Here's a funny thing about the stock market right now: there's a war on, oil prices are jumping around, and everything feels chaotic. And yet, stocks keep going up. It's like watching someone calmly sip coffee while their house is on fire.
CNBC's Jim Cramer says this isn't an accident or some mass delusion. The real force pushing stocks higher isn't geopolitics—it's something much more powerful and much simpler. It's interest rates. Or more specifically, the lack of pressure from them.
Cramer says investors have decisively chosen to lean on interest rates rather than panic over global conflict. That's helping fuel a sharp rebound, and it's quietly rewriting the old rules about what risks actually matter to the market.
The Real Engine: Low Rates
On Monday, Cramer pointed out that low interest rates continue to support equities even when the news feels awful. "I think I've been negligent in bringing up the power of low rates, because it's the reason the bulls keep winning when it seems like they should be slaughtered," he said. Then he added the kicker: "Let's not overthink it. If interest rates were spiking, this market would be very different."
It's one of those explanations that feels almost too simple. But in finance, the simple ones are often the right ones.
Markets Shrug Off the Shock
Let's look at what actually happened on Monday. The S&P 500 (SPY) rose 1.02% to close at 6,886.24—its highest close since the current conflict began. The Nasdaq Composite (QQQ) gained 1.23% to 23,183.74. The Dow Jones Industrial Average (DIA) added 301.68 points, or 0.63%, to finish at 48,218.25, clawing back from earlier losses.
Cramer noted that the S&P 500 is now within spitting distance of its January record, even with oil markets in disarray. "But history is being disobeyed and ignored," he observed. He pointed out a telling timeline: the 10-year Treasury yield peaked on March 27, and the stock market bottomed on March 30. That's not a coincidence.
His argument boils down to this: as long as rates don't spike, investors will keep paying more for stocks. He even floated the idea that the Federal Reserve might start leaning toward rate cuts by treating any inflation driven by tariffs or war as temporary—a short-term blip rather than a lasting problem.
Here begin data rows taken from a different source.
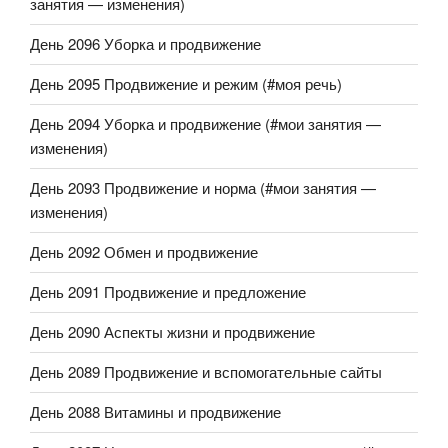
занятия — изменения)
День 2096 Уборка и продвижение
День 2095 Продвижение и режим (#моя речь)
День 2094 Уборка и продвижение (#мои занятия —
изменения)
День 2093 Продвижение и норма (#мои занятия —
изменения)
День 2092 Обмен и продвижение
День 2091 Продвижение и предложение
День 2090 Аспекты жизни и продвижение
День 2089 Продвижение и вспомогательные сайты
День 2088 Витамины и продвижение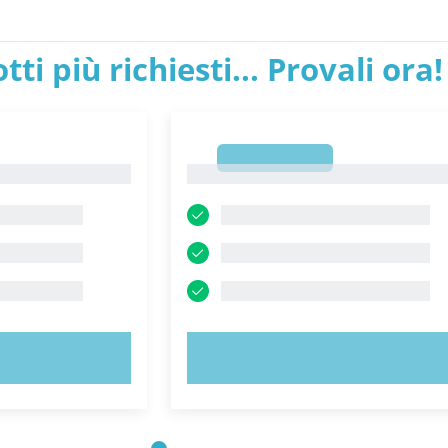
tti più richiesti... Provali ora!
1
1
ORA!
PROVA ORA!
He also highlighted that the economy's stronger reliance on natural gas these days helps cushion some inflation pressures. But the main takeaway is clear: right now, interest rates call the shots. Geopolitical events are just noise.
Tech Leads the Charge
So who's benefiting from this low-rate rally? Tech stocks, mostly. On Monday, names like Oracle Corp. (ORCL) and Palantir Technologies Inc. (PLTR) led the gains. They were joined by other heavyweights like Salesforce, Inc. (CRM) and Microsoft Corp. (MSFT). Energy stocks, meanwhile, lagged behind—a reminder that even in an oil-shock scenario, the market's focus is elsewhere.
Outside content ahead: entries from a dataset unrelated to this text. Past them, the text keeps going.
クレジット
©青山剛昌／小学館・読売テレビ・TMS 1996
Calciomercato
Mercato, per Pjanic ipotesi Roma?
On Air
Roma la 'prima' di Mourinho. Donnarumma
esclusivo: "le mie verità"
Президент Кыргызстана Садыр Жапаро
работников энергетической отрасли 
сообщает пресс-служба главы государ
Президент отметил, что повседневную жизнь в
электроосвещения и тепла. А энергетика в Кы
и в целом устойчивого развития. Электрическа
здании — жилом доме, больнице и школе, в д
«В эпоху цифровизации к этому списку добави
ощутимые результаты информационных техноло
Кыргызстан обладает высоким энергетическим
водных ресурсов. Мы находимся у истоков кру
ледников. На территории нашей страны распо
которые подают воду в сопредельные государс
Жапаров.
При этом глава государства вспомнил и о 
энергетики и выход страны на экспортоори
Other analysts are trying to make sense of the resilience. Tom Lee, head of research at Fundstrat, told CNBC, "The market does have a really good way of discounting outcomes. And I think the reason it's going up is … we're gonna end up with a favorable outcome."
Not everyone is so optimistic. Clark Bellin, president and chief investment officer at Bellwether Wealth, cautioned that investors are "back to the drawing board." And UBS noted that historical trends still suggest a potential recovery is possible—though history, as Cramer pointed out, seems to be getting ignored lately.
What's fascinating here is the disconnect. Normally, war and oil chaos send investors scrambling for cover. But in this market, they're scrambling for stocks instead. The reason isn't some complex new theory about global stability. It's the oldest force in finance: the cost of money. And for now, money is cheap enough to make even the scariest headlines feel manageable.